*** Raw data Section Begins ***

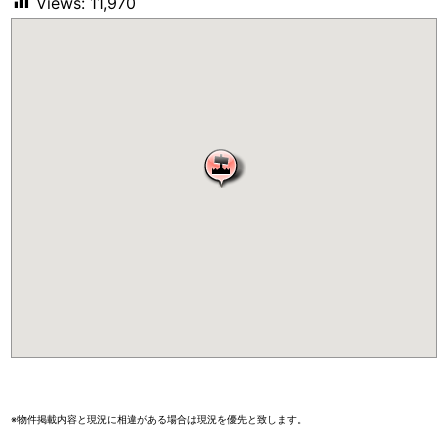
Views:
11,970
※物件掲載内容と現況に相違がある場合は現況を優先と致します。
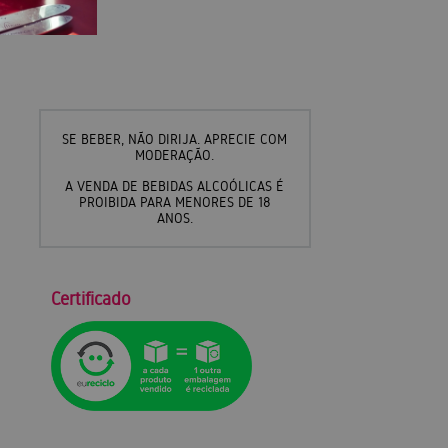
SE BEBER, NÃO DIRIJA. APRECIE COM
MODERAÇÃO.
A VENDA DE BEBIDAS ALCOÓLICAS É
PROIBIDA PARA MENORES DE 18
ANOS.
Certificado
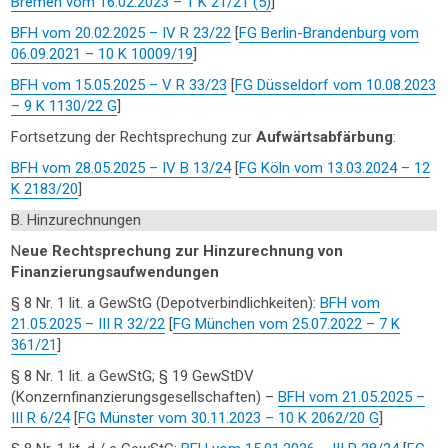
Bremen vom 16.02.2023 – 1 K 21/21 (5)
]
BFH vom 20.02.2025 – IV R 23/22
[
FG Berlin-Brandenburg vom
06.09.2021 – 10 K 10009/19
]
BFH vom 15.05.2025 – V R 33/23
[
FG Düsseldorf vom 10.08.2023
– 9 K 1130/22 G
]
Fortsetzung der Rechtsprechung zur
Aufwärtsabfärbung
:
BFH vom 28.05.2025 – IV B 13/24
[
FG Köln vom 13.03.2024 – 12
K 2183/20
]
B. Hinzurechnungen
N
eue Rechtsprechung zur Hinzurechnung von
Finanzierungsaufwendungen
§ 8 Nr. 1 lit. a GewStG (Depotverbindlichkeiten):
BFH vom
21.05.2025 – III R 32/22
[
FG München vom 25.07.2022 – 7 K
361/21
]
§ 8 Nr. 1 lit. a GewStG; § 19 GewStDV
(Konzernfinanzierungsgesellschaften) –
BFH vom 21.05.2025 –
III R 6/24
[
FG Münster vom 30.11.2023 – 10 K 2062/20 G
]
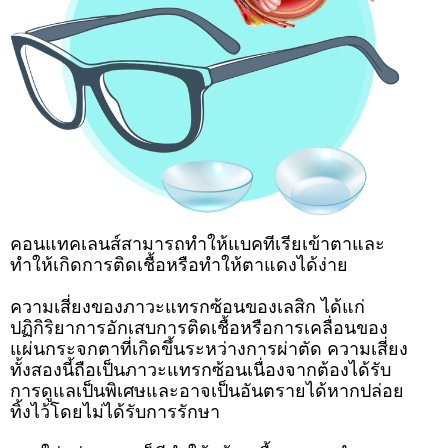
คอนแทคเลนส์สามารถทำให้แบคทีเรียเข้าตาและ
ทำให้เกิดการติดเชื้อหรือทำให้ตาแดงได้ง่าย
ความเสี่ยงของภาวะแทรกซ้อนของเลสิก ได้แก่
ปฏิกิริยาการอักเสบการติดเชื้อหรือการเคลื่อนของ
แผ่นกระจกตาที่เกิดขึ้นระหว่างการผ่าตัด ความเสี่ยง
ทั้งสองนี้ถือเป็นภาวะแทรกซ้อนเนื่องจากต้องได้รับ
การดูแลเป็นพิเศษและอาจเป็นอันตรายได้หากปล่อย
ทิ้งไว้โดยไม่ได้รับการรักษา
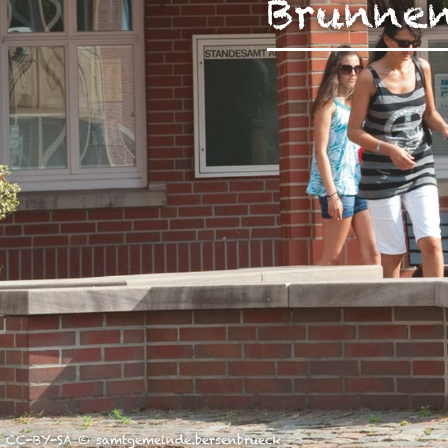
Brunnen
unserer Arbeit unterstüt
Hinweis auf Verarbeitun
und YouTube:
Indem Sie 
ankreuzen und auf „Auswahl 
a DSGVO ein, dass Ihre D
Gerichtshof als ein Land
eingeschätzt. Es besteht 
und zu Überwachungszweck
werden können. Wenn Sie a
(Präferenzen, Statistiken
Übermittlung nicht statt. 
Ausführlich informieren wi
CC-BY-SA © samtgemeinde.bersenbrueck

*** Raw data Section Ends ***
*** Raw data Section Begins ***

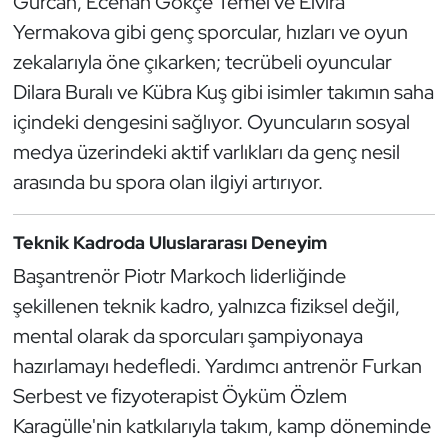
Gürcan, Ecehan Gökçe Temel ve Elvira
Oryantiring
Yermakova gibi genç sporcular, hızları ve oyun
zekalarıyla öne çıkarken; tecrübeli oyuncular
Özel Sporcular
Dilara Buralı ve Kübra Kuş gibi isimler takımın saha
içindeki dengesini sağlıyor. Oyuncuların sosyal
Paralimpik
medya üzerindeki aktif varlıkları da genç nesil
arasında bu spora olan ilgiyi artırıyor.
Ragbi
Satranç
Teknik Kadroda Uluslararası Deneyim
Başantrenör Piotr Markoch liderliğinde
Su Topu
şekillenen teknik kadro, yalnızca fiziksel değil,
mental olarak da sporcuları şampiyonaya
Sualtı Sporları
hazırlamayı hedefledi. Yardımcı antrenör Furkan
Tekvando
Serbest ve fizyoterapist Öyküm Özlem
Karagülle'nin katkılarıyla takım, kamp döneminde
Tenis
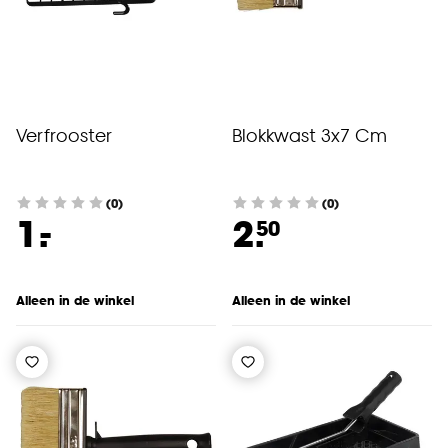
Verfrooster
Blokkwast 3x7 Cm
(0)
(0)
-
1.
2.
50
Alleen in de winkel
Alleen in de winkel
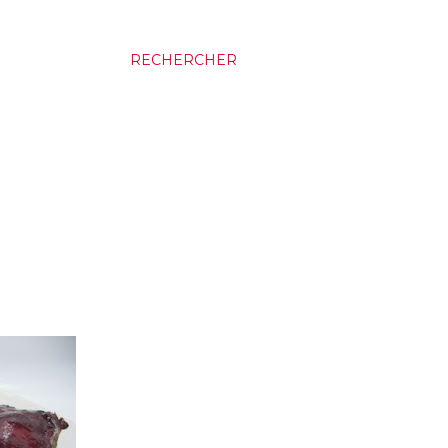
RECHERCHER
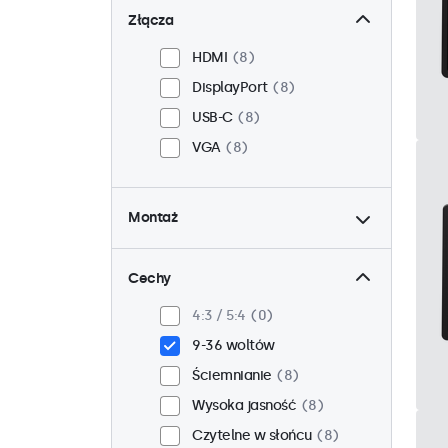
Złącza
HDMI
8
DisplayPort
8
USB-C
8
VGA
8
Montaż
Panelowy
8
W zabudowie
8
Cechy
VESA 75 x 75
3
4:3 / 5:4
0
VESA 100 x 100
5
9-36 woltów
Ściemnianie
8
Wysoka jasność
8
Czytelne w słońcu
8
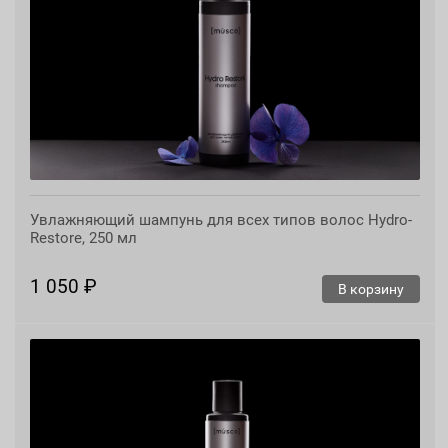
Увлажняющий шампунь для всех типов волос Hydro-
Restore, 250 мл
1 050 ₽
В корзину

*** Raw data Section Ends ***

In the entries above, find each line with the word "ความเส" and copy it.

▶ Answer to the problem
ความเสี่ยงของภาวะแทรกซ้อนของเลสิก ได้แก่
แผ่นกระจกตาที่เกิดขึ้นระหว่างการผ่าตัด ความเสี่ยง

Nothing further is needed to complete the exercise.